Copy each line of the entries that contains the word "CrtYd".
◇ ◇ ◇ ◇
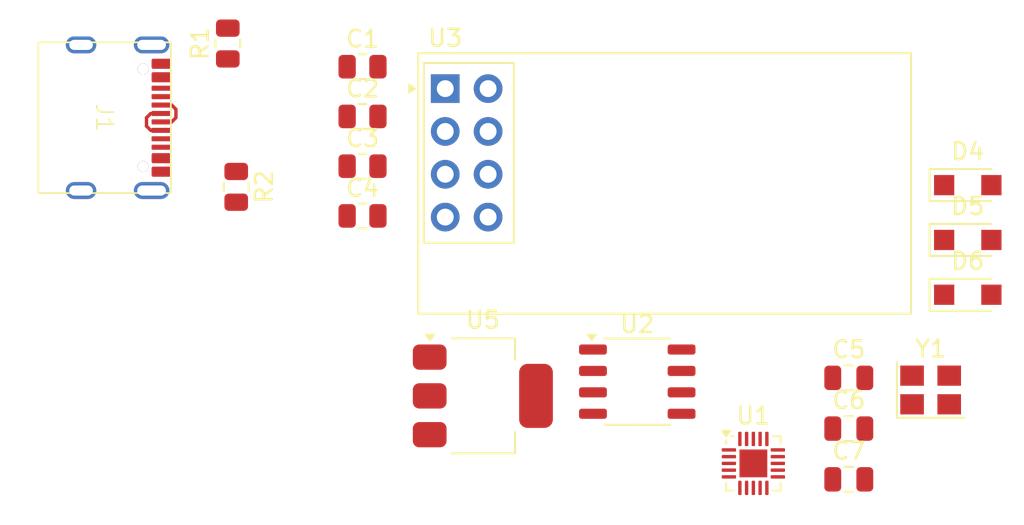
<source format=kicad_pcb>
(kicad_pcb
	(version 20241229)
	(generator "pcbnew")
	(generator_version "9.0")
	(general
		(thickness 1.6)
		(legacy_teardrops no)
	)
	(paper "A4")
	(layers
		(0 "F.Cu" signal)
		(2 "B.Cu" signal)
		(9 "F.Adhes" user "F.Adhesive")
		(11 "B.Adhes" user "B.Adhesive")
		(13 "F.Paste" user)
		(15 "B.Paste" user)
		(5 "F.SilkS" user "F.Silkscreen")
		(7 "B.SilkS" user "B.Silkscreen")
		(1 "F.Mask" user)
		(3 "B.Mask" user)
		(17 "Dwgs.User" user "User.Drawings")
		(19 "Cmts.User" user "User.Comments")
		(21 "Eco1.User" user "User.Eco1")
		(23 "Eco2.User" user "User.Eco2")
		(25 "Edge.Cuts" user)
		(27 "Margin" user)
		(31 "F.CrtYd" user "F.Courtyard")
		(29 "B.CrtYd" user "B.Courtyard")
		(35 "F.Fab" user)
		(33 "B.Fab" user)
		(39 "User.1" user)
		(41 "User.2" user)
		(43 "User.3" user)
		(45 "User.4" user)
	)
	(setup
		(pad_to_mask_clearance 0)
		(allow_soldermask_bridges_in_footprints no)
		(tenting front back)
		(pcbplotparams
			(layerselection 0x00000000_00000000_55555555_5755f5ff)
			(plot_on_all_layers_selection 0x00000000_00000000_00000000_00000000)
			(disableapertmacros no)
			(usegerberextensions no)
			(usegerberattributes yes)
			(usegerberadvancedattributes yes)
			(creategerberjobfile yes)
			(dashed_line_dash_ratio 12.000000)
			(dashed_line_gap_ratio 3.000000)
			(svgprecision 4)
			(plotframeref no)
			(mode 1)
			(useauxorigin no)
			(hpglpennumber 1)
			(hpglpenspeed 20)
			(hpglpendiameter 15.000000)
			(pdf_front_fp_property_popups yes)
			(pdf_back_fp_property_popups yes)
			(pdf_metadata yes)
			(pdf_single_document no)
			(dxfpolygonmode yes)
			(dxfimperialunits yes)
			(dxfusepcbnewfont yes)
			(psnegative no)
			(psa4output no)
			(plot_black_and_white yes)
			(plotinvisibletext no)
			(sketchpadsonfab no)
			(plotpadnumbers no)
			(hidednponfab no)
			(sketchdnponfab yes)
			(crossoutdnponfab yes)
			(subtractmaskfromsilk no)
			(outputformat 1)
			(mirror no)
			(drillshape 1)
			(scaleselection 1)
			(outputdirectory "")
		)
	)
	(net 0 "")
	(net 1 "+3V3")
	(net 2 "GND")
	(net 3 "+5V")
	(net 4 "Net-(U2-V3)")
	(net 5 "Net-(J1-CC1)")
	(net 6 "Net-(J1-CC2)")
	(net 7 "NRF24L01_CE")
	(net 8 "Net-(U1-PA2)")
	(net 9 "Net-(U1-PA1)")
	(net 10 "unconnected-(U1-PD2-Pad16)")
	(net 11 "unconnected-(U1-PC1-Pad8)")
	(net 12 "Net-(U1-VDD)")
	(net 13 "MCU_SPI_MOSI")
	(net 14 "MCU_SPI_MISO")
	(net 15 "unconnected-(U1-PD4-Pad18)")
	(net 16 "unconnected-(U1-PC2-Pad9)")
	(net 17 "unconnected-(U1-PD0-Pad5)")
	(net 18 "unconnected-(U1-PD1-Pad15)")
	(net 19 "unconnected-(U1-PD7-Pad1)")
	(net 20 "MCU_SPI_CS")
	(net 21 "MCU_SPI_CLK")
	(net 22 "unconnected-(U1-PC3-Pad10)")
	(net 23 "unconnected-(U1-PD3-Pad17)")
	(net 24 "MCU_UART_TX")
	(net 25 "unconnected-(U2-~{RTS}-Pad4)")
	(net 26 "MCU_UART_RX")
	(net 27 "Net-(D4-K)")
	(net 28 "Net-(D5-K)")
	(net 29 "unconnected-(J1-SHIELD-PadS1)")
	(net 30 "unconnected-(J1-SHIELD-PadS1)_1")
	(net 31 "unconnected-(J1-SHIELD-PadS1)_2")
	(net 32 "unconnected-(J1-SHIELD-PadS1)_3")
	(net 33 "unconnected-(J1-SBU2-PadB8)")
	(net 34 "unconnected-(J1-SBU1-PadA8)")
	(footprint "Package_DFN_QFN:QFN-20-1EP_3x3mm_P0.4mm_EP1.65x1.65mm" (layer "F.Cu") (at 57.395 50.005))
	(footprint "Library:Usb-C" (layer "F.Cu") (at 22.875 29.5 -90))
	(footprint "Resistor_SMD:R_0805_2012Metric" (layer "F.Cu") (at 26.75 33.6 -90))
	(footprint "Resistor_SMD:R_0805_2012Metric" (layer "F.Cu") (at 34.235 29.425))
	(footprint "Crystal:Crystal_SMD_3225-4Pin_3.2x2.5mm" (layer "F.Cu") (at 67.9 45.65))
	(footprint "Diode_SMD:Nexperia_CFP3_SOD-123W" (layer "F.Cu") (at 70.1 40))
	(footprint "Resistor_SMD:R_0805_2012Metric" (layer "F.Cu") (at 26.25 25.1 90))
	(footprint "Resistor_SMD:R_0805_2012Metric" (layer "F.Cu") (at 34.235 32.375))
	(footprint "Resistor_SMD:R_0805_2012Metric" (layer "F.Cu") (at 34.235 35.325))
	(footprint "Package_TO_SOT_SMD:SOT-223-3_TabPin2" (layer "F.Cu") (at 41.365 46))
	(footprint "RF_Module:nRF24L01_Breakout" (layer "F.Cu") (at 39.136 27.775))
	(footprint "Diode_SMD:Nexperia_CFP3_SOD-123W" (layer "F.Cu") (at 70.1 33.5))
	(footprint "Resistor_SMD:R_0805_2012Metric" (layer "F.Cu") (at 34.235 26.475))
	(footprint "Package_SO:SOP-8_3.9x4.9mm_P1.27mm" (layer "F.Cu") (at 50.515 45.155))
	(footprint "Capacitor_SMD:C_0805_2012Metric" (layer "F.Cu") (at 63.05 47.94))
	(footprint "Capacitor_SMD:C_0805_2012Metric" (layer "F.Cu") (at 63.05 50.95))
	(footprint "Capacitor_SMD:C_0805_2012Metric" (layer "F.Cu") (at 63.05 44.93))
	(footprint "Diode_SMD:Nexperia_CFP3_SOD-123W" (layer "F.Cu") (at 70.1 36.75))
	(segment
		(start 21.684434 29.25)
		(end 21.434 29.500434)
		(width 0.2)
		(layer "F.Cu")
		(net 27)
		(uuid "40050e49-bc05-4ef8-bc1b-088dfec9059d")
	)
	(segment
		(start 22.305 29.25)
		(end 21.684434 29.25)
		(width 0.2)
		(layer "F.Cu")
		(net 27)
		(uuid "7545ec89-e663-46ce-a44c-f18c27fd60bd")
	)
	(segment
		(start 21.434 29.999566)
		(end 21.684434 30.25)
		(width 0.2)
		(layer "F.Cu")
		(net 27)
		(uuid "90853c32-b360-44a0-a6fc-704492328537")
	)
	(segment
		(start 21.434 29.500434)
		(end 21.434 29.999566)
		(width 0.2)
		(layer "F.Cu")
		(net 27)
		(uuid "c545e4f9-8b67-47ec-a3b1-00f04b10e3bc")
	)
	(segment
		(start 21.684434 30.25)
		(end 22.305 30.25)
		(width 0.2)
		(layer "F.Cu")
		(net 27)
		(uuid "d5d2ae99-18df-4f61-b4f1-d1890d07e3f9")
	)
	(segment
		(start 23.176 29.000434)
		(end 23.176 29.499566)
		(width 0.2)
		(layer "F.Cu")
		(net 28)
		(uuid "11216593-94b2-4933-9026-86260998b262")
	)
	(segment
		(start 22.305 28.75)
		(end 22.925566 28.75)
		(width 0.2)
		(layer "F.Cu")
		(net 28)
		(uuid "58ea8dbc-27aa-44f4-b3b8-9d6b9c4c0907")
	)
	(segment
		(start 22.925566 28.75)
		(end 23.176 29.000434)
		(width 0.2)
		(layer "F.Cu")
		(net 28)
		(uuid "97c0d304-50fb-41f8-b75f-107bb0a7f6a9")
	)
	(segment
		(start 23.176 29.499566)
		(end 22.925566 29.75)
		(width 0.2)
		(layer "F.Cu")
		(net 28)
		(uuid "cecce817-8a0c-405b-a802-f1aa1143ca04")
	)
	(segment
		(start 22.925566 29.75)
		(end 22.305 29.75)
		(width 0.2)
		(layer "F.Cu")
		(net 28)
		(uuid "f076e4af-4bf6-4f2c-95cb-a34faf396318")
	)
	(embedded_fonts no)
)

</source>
◇ ◇ ◇ ◇
* SOLUTION TO THIS TASK
		(31 "F.CrtYd" user "F.Courtyard")
		(29 "B.CrtYd" user "B.Courtyard")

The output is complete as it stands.